- Task description: What you write should be the line containing "3.优先级上，服务器校验优先考虑Etag" followed by every line after it to the end of the listing, exactly as given, and nothing more.

- Provided information:

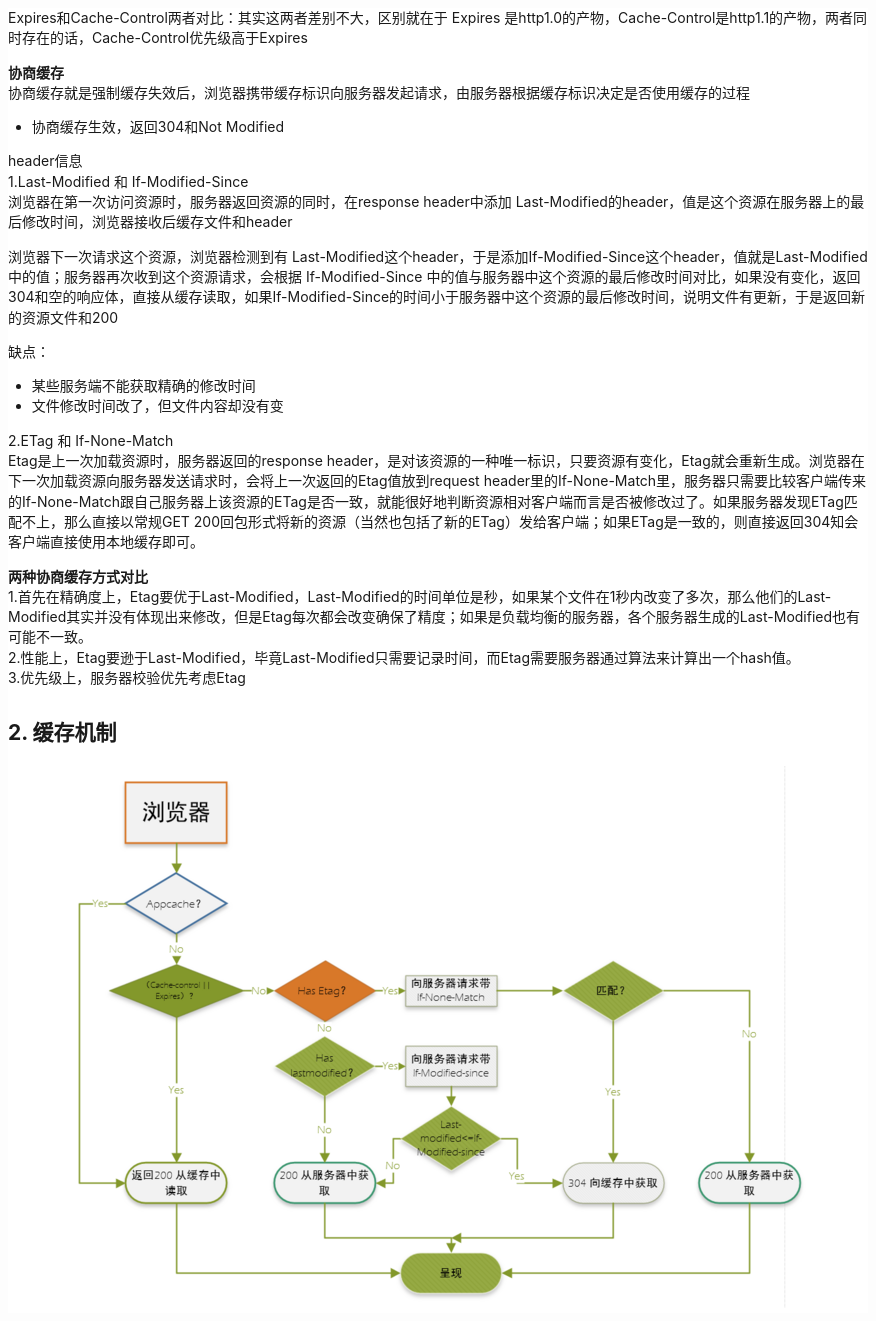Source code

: Expires和Cache-Control两者对比：其实这两者差别不大，区别就在于 Expires 是http1.0的产物，Cache-Control是http1.1的产物，两者同时存在的话，Cache-Control优先级高于Expires

**协商缓存**  
协商缓存就是强制缓存失效后，浏览器携带缓存标识向服务器发起请求，由服务器根据缓存标识决定是否使用缓存的过程

* 协商缓存生效，返回304和Not Modified  

header信息  
1.Last-Modified 和 If-Modified-Since  
浏览器在第一次访问资源时，服务器返回资源的同时，在response header中添加 Last-Modified的header，值是这个资源在服务器上的最后修改时间，浏览器接收后缓存文件和header

浏览器下一次请求这个资源，浏览器检测到有 Last-Modified这个header，于是添加If-Modified-Since这个header，值就是Last-Modified中的值；服务器再次收到这个资源请求，会根据 If-Modified-Since 中的值与服务器中这个资源的最后修改时间对比，如果没有变化，返回304和空的响应体，直接从缓存读取，如果If-Modified-Since的时间小于服务器中这个资源的最后修改时间，说明文件有更新，于是返回新的资源文件和200

缺点：

* 某些服务端不能获取精确的修改时间  
* 文件修改时间改了，但文件内容却没有变  

2.ETag 和 If-None-Match  
Etag是上一次加载资源时，服务器返回的response header，是对该资源的一种唯一标识，只要资源有变化，Etag就会重新生成。浏览器在下一次加载资源向服务器发送请求时，会将上一次返回的Etag值放到request header里的If-None-Match里，服务器只需要比较客户端传来的If-None-Match跟自己服务器上该资源的ETag是否一致，就能很好地判断资源相对客户端而言是否被修改过了。如果服务器发现ETag匹配不上，那么直接以常规GET 200回包形式将新的资源（当然也包括了新的ETag）发给客户端；如果ETag是一致的，则直接返回304知会客户端直接使用本地缓存即可。

**两种协商缓存方式对比**  
1.首先在精确度上，Etag要优于Last-Modified，Last-Modified的时间单位是秒，如果某个文件在1秒内改变了多次，那么他们的Last-Modified其实并没有体现出来修改，但是Etag每次都会改变确保了精度；如果是负载均衡的服务器，各个服务器生成的Last-Modified也有可能不一致。  
2.性能上，Etag要逊于Last-Modified，毕竟Last-Modified只需要记录时间，而Etag需要服务器通过算法来计算出一个hash值。  
3.优先级上，服务器校验优先考虑Etag

## 2. 缓存机制

![alt tupian](../../../.gitbook/assets/浏览器缓存机制.png)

- Answer section:
3.优先级上，服务器校验优先考虑Etag

## 2. 缓存机制

![alt tupian](../../../.gitbook/assets/浏览器缓存机制.png)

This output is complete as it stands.